Treatment: Immediate gastric lavage or introduction of ipecac syrup to promote vomiting, in order to promote gastric emptying. Do not believe the patient’s self-reported overdose. Once suspected, serum acetaminophen should be measured as soon as possible; however, the test should not be earlier than 4 hours after taking the drug. In addition, early liver function tests were performed at intervals of 24 hours.
Give the antidote N-acetylcysteine as soon as possible, and use it best within 16 hours, but it should not exceed 24 hours at the latest. After the patient recovers, there is no residue in the body, and the liver structure and function are not left behind.
Hydrocodone over dose
Symptoms and signs: Typical clinical manifestations of severe excess of hydrocodone are respiratory depression (reduced respiratory rate and/or tidal volume, Chen – breathing and cyanosis), extreme lethargy and even coma, bones Muscle relaxation and skin coldness, sometimes accompanied by bradycardia and hypotension. A severe overdose can cause apnea, circulatory failure, cardiac arrest, and even death.

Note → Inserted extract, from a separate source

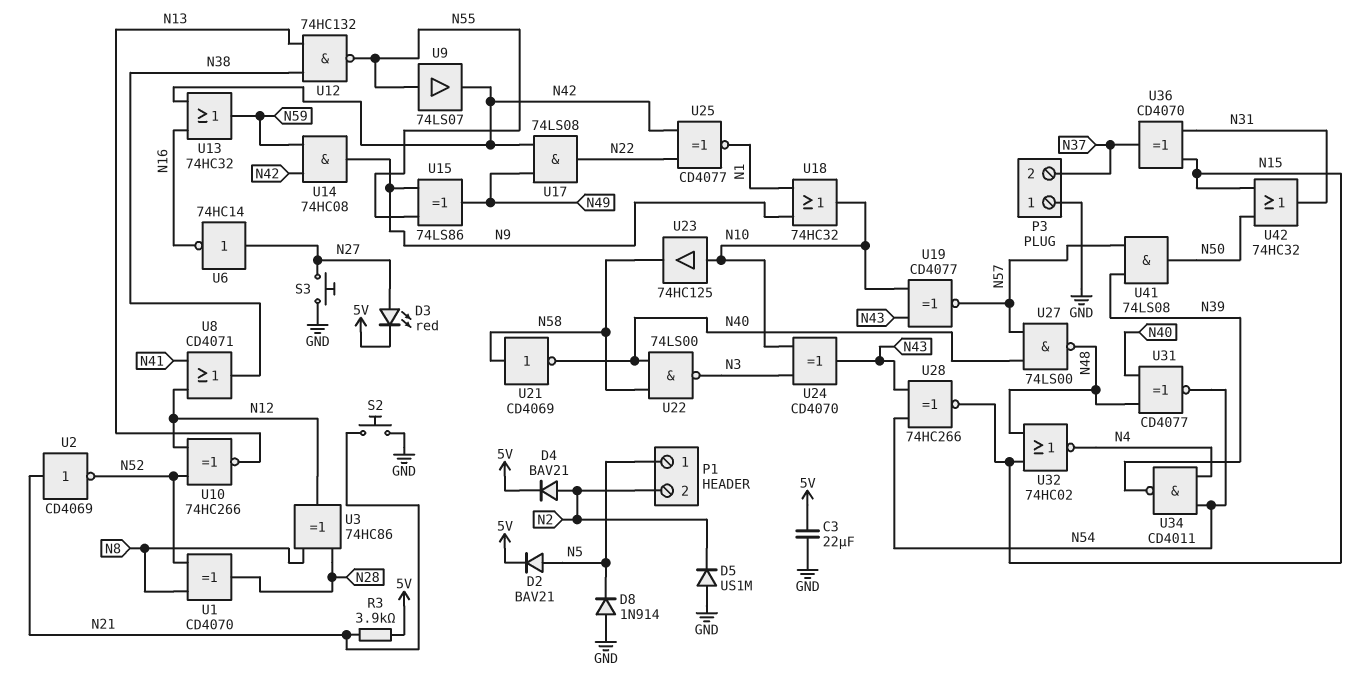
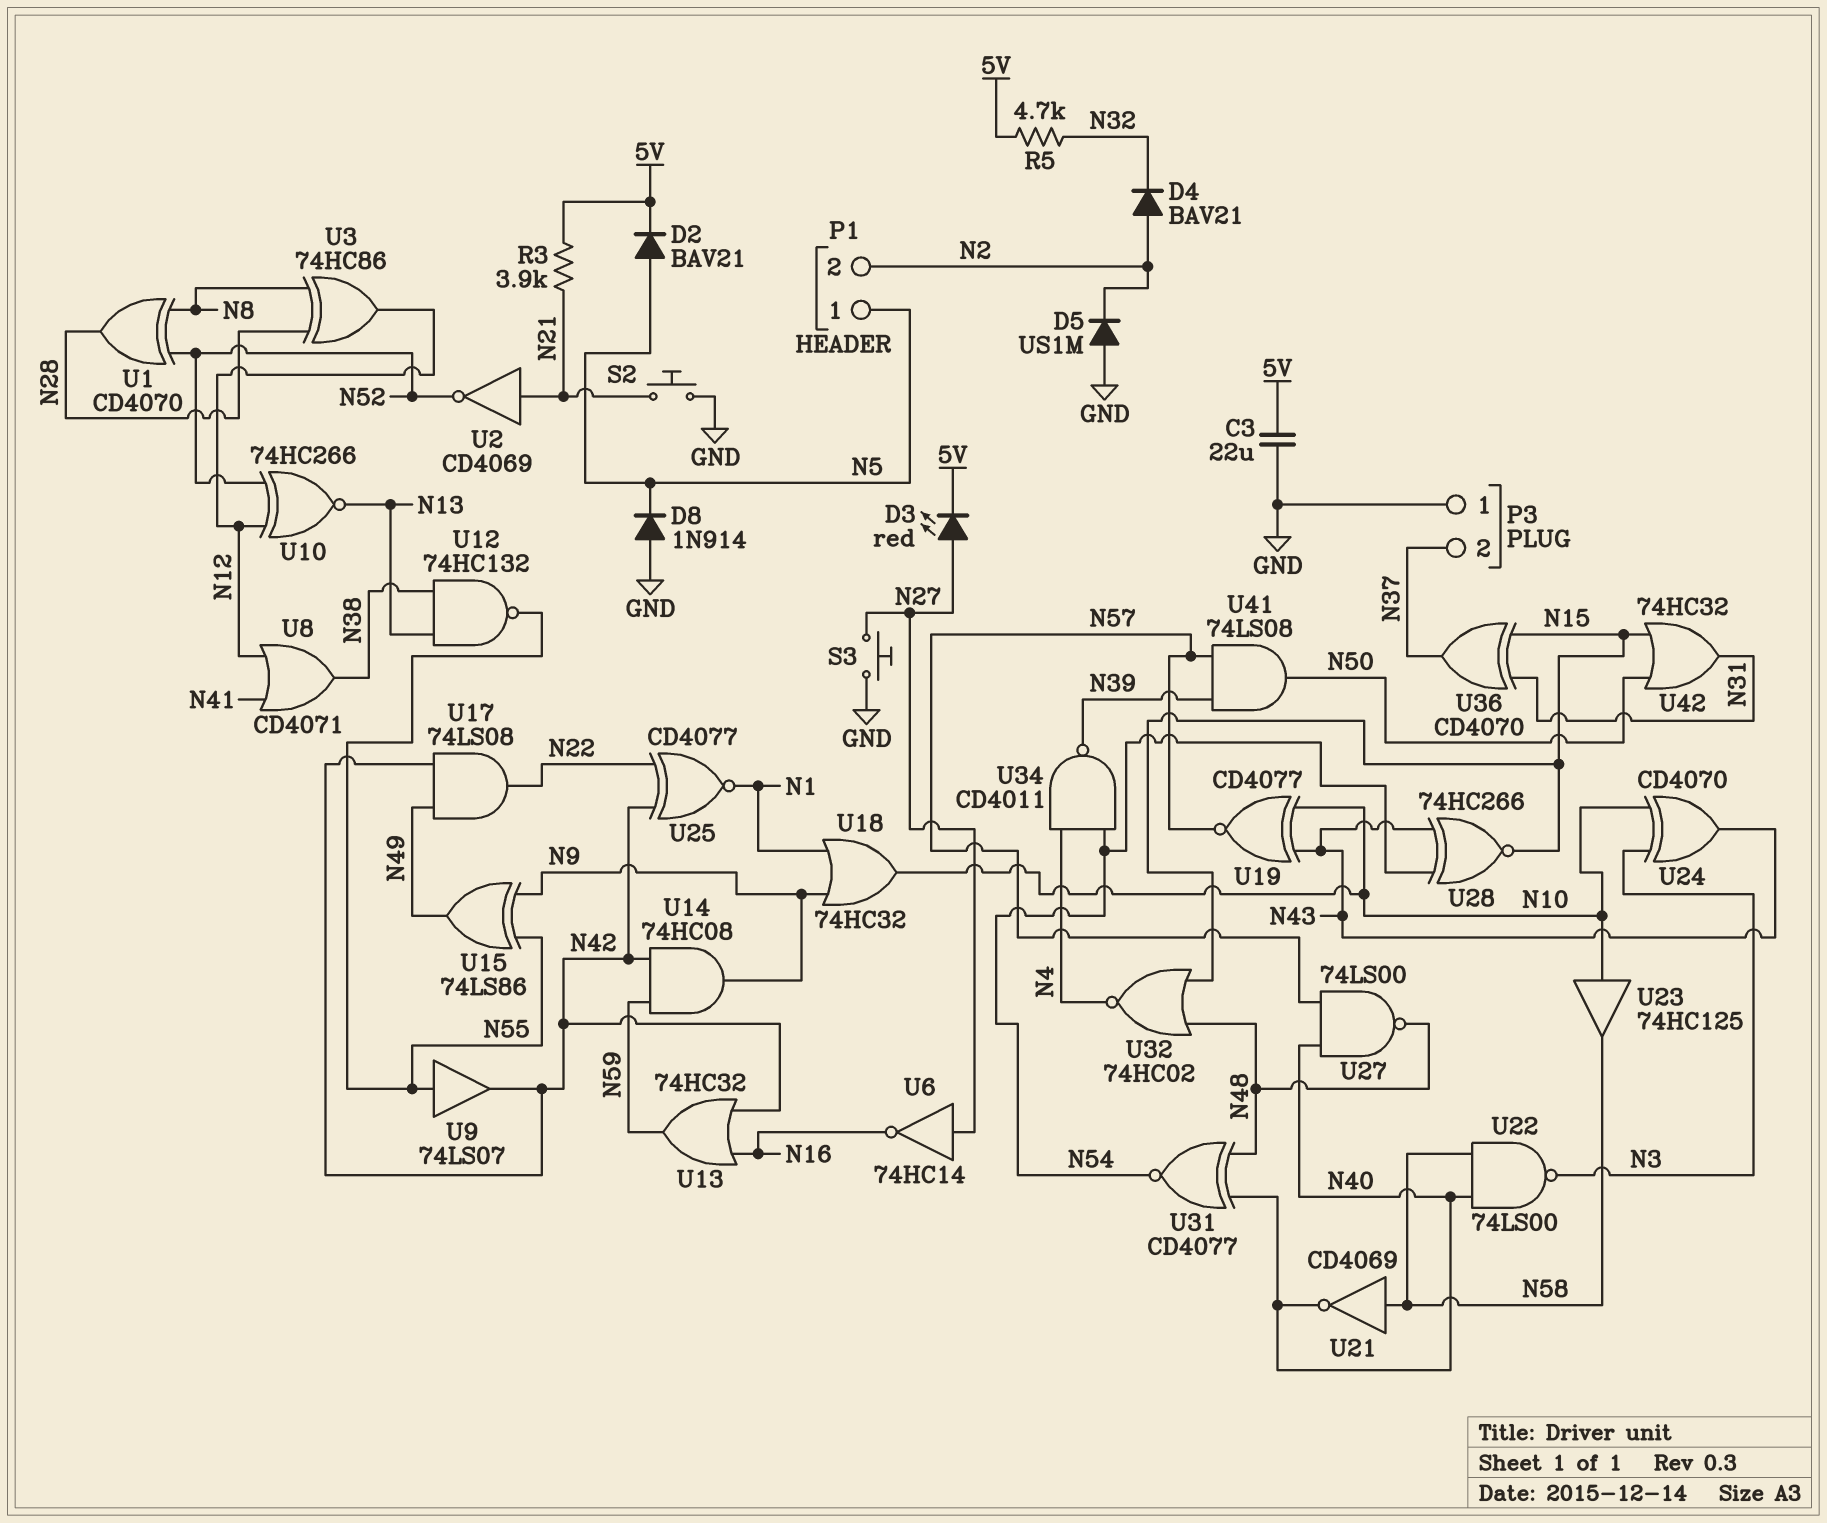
D4: diode BAV21 (A N2, K 5V) -> diode BAV21 (A N2, K N32)
R5: none -> 4.7k (5V, N32)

Treatment: First and foremost, reestablish adequate gas exchange by establishing a patency of the airway and using assisted or controlled ventilation. Naloxone hydrochloride is a specific antidote to respiratory depression caused by excessive anesthetics such as dihydrocodeinone or allergic to anesthetics.

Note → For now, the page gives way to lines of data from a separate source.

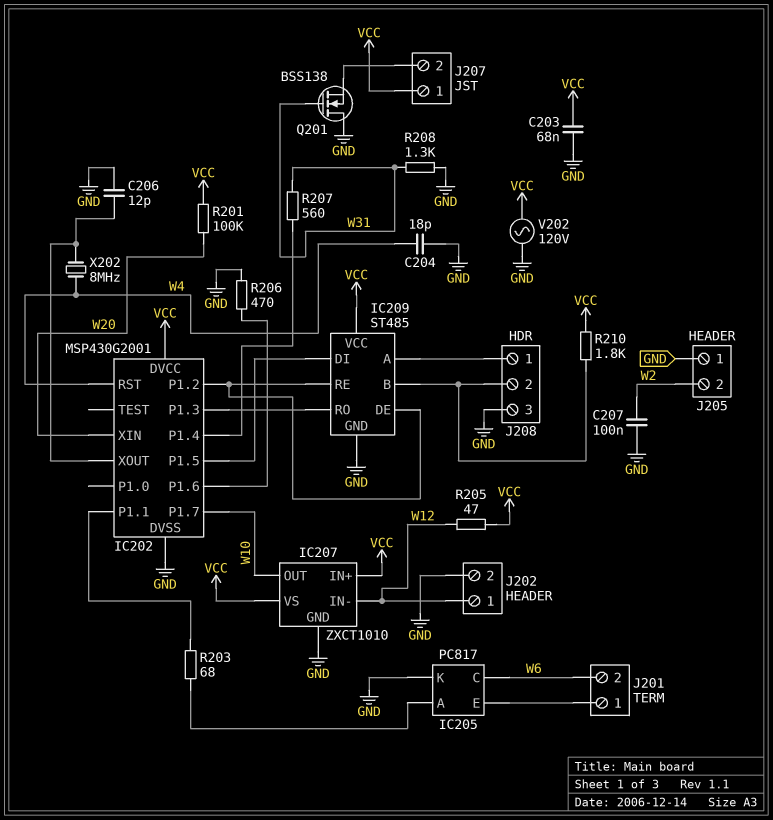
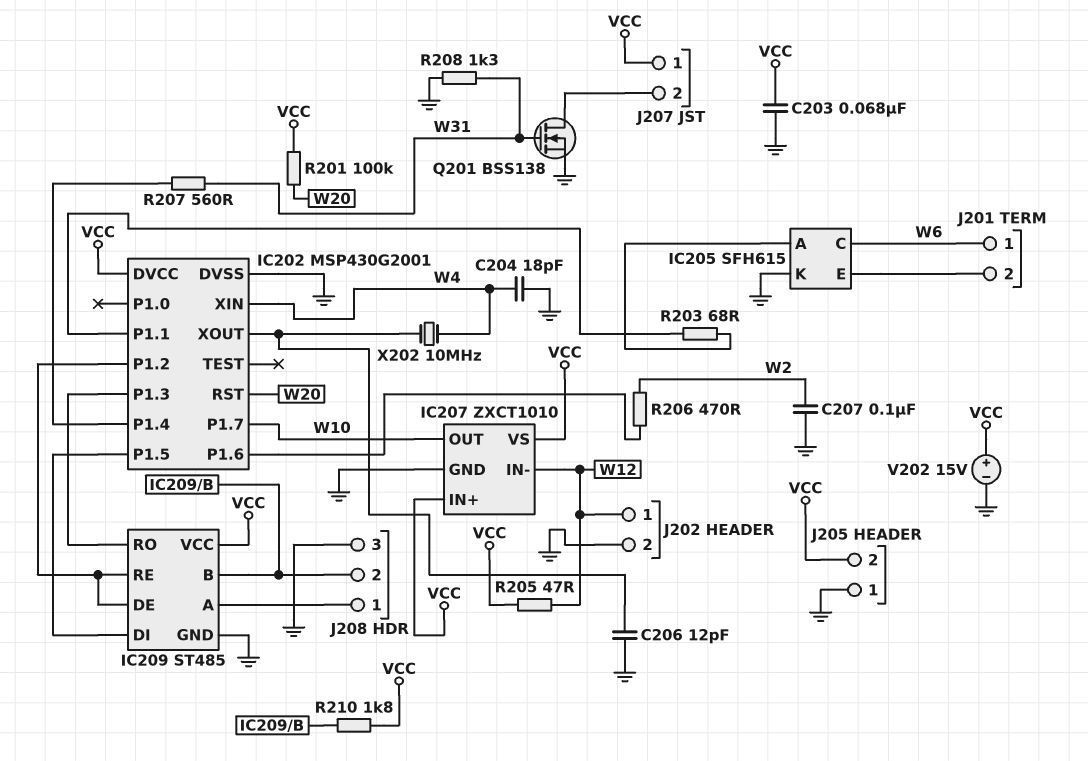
IC202 pin RST: W4 -> W20
IC202 pin XIN: W20 -> W4
IC205: PC817 -> SFH615
J201 pin 1: IC205/E -> W6
J201 pin 2: W6 -> IC205/E
J205 pin 2: W2 -> VCC
Q201: NMOS BSS138 (G W31, D GND, S J207/2) -> NMOS BSS138 (G W31, D J207/2, S GND)
R206: 470 (GND, IC202/P1.6) -> 470 (IC202/P1.6, W2)
V202: AC 120V (GND, VCC) -> 15V (plus VCC, minus GND)
X202: 8MHz (IC202/XOUT, W4) -> 10MHz (IC202/XOUT, W4)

Therefore, it is best to administer an appropriate dose of naloxone hydrochloride intravenously, supplemented by respiratory resuscitation. Since the action time of hydrocodone is longer than that of naloxone, the patient should be closely observed during treatment and the antagonist naloxone hydrochloride should be administered repeatedly to maintain adequate breathing.

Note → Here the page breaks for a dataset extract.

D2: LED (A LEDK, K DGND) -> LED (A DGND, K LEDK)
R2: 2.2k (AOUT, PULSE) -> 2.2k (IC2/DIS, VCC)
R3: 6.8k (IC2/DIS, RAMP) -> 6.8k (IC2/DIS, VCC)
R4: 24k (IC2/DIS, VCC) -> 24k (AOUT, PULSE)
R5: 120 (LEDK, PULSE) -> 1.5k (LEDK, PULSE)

Naloxone hydrochloride should not be used if there is no significant respiratory and cardiovascular inhibition in the clinic. Oxygen inhalation, intravenous infusion, vasodilators, and other ancillary treatments may be given if necessary.
Gastric emptying effectively removes the unabsorbed residual drug.
Pharmacology and toxicology
Dihydrocodeinone is a semi-synthetic anesthetic, analgesic and antitussive drug with a variety of activities similar to codeine properties, most of which are associated with the central nervous system and smooth muscle. It is currently believed that the mechanism of action of dihydrocodeinone and other opioids may be related to central opioid receptors. In addition to analgesia, narcotic drugs can cause drowsiness, mood changes, and mental paralysis.
Acetaminophen has central and peripheral analgesic effects, but the specific mechanism of action is unknown. Its antipyretic effect is through the action of the hypothalamic body temperature regulation center. Acetaminophen inhibits prostaglandin synthetase, which has little effect on cardiovascular and respiratory systems at therapeutic doses but can cause circulatory failure and shallow breathing at toxic doses.
The pharmacokinetic behavior of a single component is described below:
Dihydrocodeinone: After oral administration of 10 mg of hydrocodone in five male healthy volunteers, the maximum serum drug concentration was reached at 1.3 ± 0.3 hours, with an average peak concentration of 23.6 ± 5.2 ng/ml and a half-life of 3.8 ± 0.3 hours. Dihydrocodeinone has complex metabolic pathways including reduction of O-desmethyl, N-dimethyl, and 6-keto to 6-alpha or 6-beta hydroxyl metabolites.
Acetaminophen: Acetaminophen is rapidly absorbed by the gastrointestinal tract and is distributed in most tissues. The plasma half-life is 1.25 to 3 hours, and the half-life can be increased when liver function is impaired or when taken in excess. Acetaminophen is mainly eliminated (combined) by liver metabolism and excreted by the kidneys. About 24% of the product was discharged in the urine 24 hours after oral administration. The form of excretion was mainly glucuronic acid conjugate, and a small part was other forms of conjugates and protoplasts.
Store at 15 to 30 °C in the dark. Keep out of reach of children.